Важную роль в замысле книги играет личное авторское предисловие. Агеев прямо связывает интерес к теме с семейной памятью о донских казаках, раскулачивании, войне, голоде, ссылках и с детским переживанием молитвы бабушки перед простой иконой Спасителя. Это не делает труд субъективной исповедью, но сообщает ему внутреннюю нравственную энергию: исследователь не скрывает, что архивные документы для него являются не мертвым материалом, а свидетельствами о людях, чьи судьбы были переломлены. Характерная авторская формула — «попытка систематического рассказа» — очень точно определяет жанр книги: это не популярная житийная компиляция и не сухой архивный реестр, а историческое восстановление церковной ткани, разорванной в 1917–1930 годах. В этом месте особенно важно, что автор говорит не только о порушенных святынях, но и о порушенных судьбах: богословская перспектива книги строится на убеждении, что история Церкви — это история конкретных людей, строивших храмы, молившихся в них, крестившихся, венчавшихся, уходивших на войну и затем оказывавшихся перед лицом насилия новой власти.
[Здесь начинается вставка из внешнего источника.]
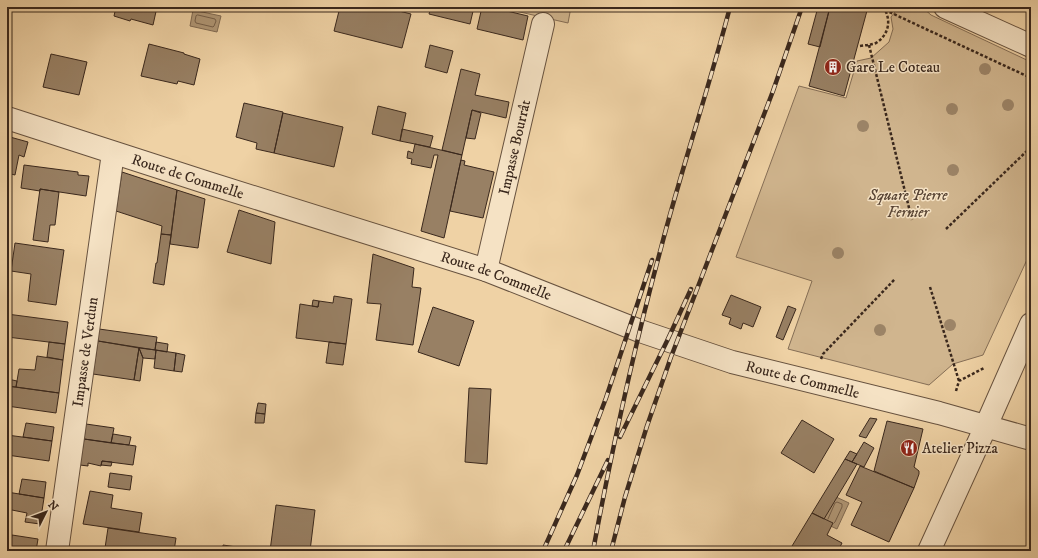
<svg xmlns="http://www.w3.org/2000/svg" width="1038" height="558" font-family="'IM FELL DW Pica',serif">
<rect width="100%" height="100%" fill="#efd2a5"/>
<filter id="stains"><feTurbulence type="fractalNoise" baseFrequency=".005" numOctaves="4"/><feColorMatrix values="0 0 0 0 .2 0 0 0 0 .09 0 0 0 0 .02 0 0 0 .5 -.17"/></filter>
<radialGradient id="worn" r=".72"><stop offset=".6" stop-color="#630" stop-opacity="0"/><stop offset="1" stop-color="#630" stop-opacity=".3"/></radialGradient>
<path fill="#d0b58e" stroke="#856e56" d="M498,7h73l-3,16z
M899,7h23l9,8 100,47v189l-48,104 -30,9 -24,21 -141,-36 24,-68 -76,-24 63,-171 47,12 11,-37 14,-3 18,-16 4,-13 -2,-12z"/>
<path fill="#b19877" stroke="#816b53" d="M193,10l28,6 -4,16 -27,-6z
M834,496l15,7 -12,26 -15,-7z"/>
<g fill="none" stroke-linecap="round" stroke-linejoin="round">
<path stroke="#76604a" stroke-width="1" d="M198,15l17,4 1,2 -2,5 -1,1 -17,-4 -1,-2 1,-5z
M828,519l7,-16 2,-1 5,2v3l-7,15 -1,1"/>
</g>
<path fill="#988064" stroke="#3a281d" d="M116,7h41l-4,18 -22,-6 -1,2 -16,-5z
M340,7h43l28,7 -9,34 -68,-17z
M431,7h43l-4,17 -41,-10z
M482,7h8l38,9 -5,24 -46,-11z
M818,7h12l-10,40 -12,-3z
M830,7h38l-24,89 -35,-10z
M149,44l35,9v1l16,5 -6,26 -16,-4 -1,3 -36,-8z
M430,45l23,6 -6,22 -22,-6z
M51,54l36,8 -8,33 -36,-8z
M461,69l19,5 -5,21 34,7 -3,16 -34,-8 -10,45 -20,-5z
M244,103l39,9 -9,41 -18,-4 1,-6 -21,-6z
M378,106l28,7 -6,28 -28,-7z
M472,110l9,3 -6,26 -9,-1z
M283,113l60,14 -9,40 -60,-14z
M402,129l31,7 -3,11 -30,-6z
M7,136l3,1 -3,16z
M10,137l18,5 -4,15 -5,-2 -4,20 -8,-2v-20z
M415,144l47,11 -18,83 -23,-7 17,-76h-4l-3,13 -20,-4 1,-5 -5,-1 1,-7 5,2z
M461,160l4,1 -1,4 30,7 -11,46 -33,-7z
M24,165l54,7v3l11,1 -3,20 -46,-7v2l-19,-3z
M122,172l55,18 -6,45 -10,-1 1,-8 -46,-15z
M40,189l19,3 -4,33h-5l-2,17 -15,-2z
M177,190l28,9 -7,49 -28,-4z
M239,210l36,12 -4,42 -44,-12z
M161,234l10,1 -7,50 -11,-2 3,-20h1z
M15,243l49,7 -8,55 -28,-4 3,-27 -20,-3z
M373,254l41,14 -2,19 9,1 -8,57 -37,-5 5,-36 -14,-1z
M731,295l30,12 -8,20 -10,-4 -2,6 -12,-5 2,-6 -9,-3z
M334,296l18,3 -6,45 -50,-6 4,-34 18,3 1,-6 14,2z
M313,300l6,1 -1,6 -6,-1z
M788,306l8,3 -13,31 -7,-3z
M433,307l41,14 -15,45 -41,-14z
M7,314l61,8 -3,22 -58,-7z
M99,329l58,8 -2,13 -57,-9z
M98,341l41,7 -5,32 -41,-6z
M49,342l16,2 -2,16 -16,-3z
M156,342l12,2 -1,8 -12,-2z
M329,342l17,2 -3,21 -17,-2z
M139,348l4,10 -3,23 -6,-1z
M139,348l17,2 -1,9 -12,-1z
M156,350l20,3 -2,18 -20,-3z
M176,353l9,2 -3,17 -8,-1z
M37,356l26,4 -4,33 -43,-6 3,-18 16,1z
M8,379l9,2 -1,6 -9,-1z
M7,386l52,7 -3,20 -49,-7z
M469,388l22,1 -4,75 -22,-2z
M258,403l8,1 -1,10 -9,-1z
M256,413l9,1 -1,9h-9z
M870,418l7,1 -11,19 -7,-2z
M802,420l32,19 -20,34 -33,-20z
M887,421l36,8 -9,38 5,4v3l-5,14 -40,-17z
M26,423l28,4 -2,14 -29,-4z
M86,424l28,4 -3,15 -27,-4z
M113,434l18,3 -2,8 -18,-2z
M7,435l45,6 -3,20 -42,-6z
M84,439l52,7 -3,19 -31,-4 -1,5 -13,-3v3l-8,-1z
M864,442l10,6 -10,19 -12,-5z
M850,451l7,3 -5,8 -7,-3z
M845,459l12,5 -33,55 -12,-6z
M102,461l10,1 -1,4 -10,-1z
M860,466l54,22 -25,54 -38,-17 11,-23 -16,-7z
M110,473l22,3 -2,14 -22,-3z
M22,479l24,3 -2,16 -25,-4z
M90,491l23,4 -2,13 31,5 -3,19 -56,-8z
M7,492l37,6 -4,26 -15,-2 2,-9 -20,-4z
M276,505l39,5 -5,41h-40z
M812,513l21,10 -6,12 15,8 -4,8h-49z
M108,528l68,10 -2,13h-63l1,-2 -7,-1z
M12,535l26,4 -2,12h-29v-2l3,1z
M223,545l20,3v3h-20z
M101,548l11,1 -1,2h-10z"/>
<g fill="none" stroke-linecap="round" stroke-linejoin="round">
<g stroke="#67523f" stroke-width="24">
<g id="minor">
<path d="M945,7l86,39"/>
<path id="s1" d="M7,118l198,64 281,88 154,61 92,31 207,51 92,26"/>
<path id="s2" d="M486,270l57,-246"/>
<path id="s3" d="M57,551l56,-398"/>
<path d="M929,551l57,-125 45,-102"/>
</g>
</g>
<path stroke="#3a281d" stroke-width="2.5" stroke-dasharray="3 2" stroke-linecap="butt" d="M885,10l146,68
M869,45l43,175
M860,46c6,-1 11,-1 16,-3 13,-8 16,-24 7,-36
M946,229l85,-82
M930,287l29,94
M821,359l2,-5 72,-75
M956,391l3,-10 25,-13"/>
<use href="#minor" stroke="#f5e2c4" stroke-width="22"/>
<g stroke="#3a281d" stroke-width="4.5">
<path id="rail" d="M620,437l47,-96 24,-52
M543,551l34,-76 29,-77 46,-138
M564,551l44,-91
M593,551c19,-102 41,-203 68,-303 21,-81 48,-160 69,-241
M611,551l14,-54 22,-71 24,-69 102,-266 29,-84"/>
</g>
<use href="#rail" stroke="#f5e2c4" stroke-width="3" stroke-dasharray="9" stroke-linecap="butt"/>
</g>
<g fill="#9c8467">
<circle cx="985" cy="69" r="6"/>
<circle cx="1008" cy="105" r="6"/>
<circle cx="952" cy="109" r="6"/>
<circle cx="863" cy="126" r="6"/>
<circle cx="953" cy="170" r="6"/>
<circle cx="838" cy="253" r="6"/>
<circle cx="950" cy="325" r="6"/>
<circle cx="880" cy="330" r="6"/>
</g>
<defs>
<g id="building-disc" transform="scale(0.9)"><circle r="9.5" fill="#8f2418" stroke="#f5e2c4"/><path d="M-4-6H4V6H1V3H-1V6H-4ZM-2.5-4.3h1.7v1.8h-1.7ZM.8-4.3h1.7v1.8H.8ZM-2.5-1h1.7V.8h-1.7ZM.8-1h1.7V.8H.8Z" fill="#fff"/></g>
<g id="restaurant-disc" transform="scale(0.9)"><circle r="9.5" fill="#8f2418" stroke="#f5e2c4"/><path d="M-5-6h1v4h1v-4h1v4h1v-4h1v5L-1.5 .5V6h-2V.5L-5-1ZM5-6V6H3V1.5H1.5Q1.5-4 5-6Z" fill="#fff"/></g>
</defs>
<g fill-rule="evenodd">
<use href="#building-disc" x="833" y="67"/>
<use href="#restaurant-disc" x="909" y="448"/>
</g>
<g text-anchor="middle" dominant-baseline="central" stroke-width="3" stroke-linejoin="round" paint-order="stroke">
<g font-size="15" fill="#3a281d" stroke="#f5e2c4" text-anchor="start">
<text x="846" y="67">Gare Le Coteau</text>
<text x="922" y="448">Atelier Pizza</text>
</g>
<g font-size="15" fill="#3a281d" stroke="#f5e2c4">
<text stroke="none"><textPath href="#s2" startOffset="126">Impasse Bourrât</textPath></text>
<text stroke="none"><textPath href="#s1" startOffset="190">Route de Commelle</textPath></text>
<text stroke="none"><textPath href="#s1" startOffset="514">Route de Commelle</textPath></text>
<text stroke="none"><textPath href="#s3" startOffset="201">Impasse de Verdun</textPath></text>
<text stroke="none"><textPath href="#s1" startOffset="838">Route de Commelle</textPath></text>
</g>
<g font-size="15" font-style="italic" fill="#584434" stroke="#f5e2c4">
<text x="908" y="195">Square Pierre<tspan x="908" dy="17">Fernier</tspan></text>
</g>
</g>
<rect width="1038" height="558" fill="none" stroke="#efd2a5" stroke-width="24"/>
<rect x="8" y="8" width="1022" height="542" fill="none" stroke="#3a281d" stroke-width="2"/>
<rect x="12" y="12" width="1014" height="534" fill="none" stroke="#3a281d"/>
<g transform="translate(46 512) rotate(48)" stroke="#f5e2c4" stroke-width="3" paint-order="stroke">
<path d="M0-3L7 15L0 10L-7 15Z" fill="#3a281d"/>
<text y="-6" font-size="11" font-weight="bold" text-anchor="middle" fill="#3a281d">N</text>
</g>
<rect width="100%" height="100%" filter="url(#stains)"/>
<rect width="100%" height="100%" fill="url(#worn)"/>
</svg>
Метод Агеева — последовательно источниковедческий. Он начинает не с готовой идеологической схемы, а с историографического и архивного основания. Во введении автор показывает, что советская литература, начиная с работ вроде книги Б. П. Кандидова, рассматривала церковную историю Дона через обвинительную призму «контрреволюции», эмигрантская литература опиралась преимущественно на материалы о красном терроре и свидетельства Особой комиссии, а позднесоветская историография оставалась зависимой от атеистических схем и почти не работала с архивами. Современная ситуация, по мысли автора, дает шанс восстановить картину на основании открывшихся документов, однако региональный уровень, особенно Хоперский округ, остается изученным крайне недостаточно. Именно это и определяет научную новизну книги: Агеев не стремится заново рассказать общеизвестную историю гонений на Русскую Церковь в целом, а погружает читателя в локальную реальность, где общецерковные процессы обретают плоть: в протоколах приходских советов, в переписке исполкомов, в следственных делах, в приходских летописях, в списках зарегистрированных религиозных организаций, в документах о закрытии храмов. Его источник не одинок и не самодостаточен; автор постоянно сопоставляет церковные, советские, белогвардейские, следственные, мемуарные и периодические материалы, тем самым избегая как апологетической односторонности, так и архивного позитивизма.
Историографический обзор особенно ценен тем, что он помещает книгу в широкий научный контекст, но не растворяет ее в нем. Автор отмечает исследования Л. В. Табунщиковой, А. В. Шадриной, Ю. А. Бирюковой, О. Ю. Редькиной, С. П. Синельникова, М. В. Пономарева и других, однако показывает, что даже при наличии серьезных работ о Доне, Нижней Волге, обновленчестве, закрытии храмов и советской религиозной политике повседневная жизнь приходов Хоперского и Усть-Медведицкого округов оставалась в значительной мере неописанной. В обзоре источников Агеев фактически раскрывает архитектуру всей книги: он различает документы советского государства, материалы местного делопроизводства, следственные дела, церковные документы, приходские летописи, мемуары и периодику. Особенно важны для него материалы Особой комиссии по расследованию действий большевиков, архивно-следственные дела из фондов ФСБ, документы органов советской власти о регистрации общин, изъятии имущества и закрытии храмов, а также приходские летописи Христорождественской церкви станицы Урюпинской и Пантелеимоновской церкви хутора Летовского. Уже здесь видно, что для автора историк церковной жизни должен быть одновременно архивистом, читателем человеческой боли и осторожным интерпретатором документов, созданных часто враждебными Церкви институциями.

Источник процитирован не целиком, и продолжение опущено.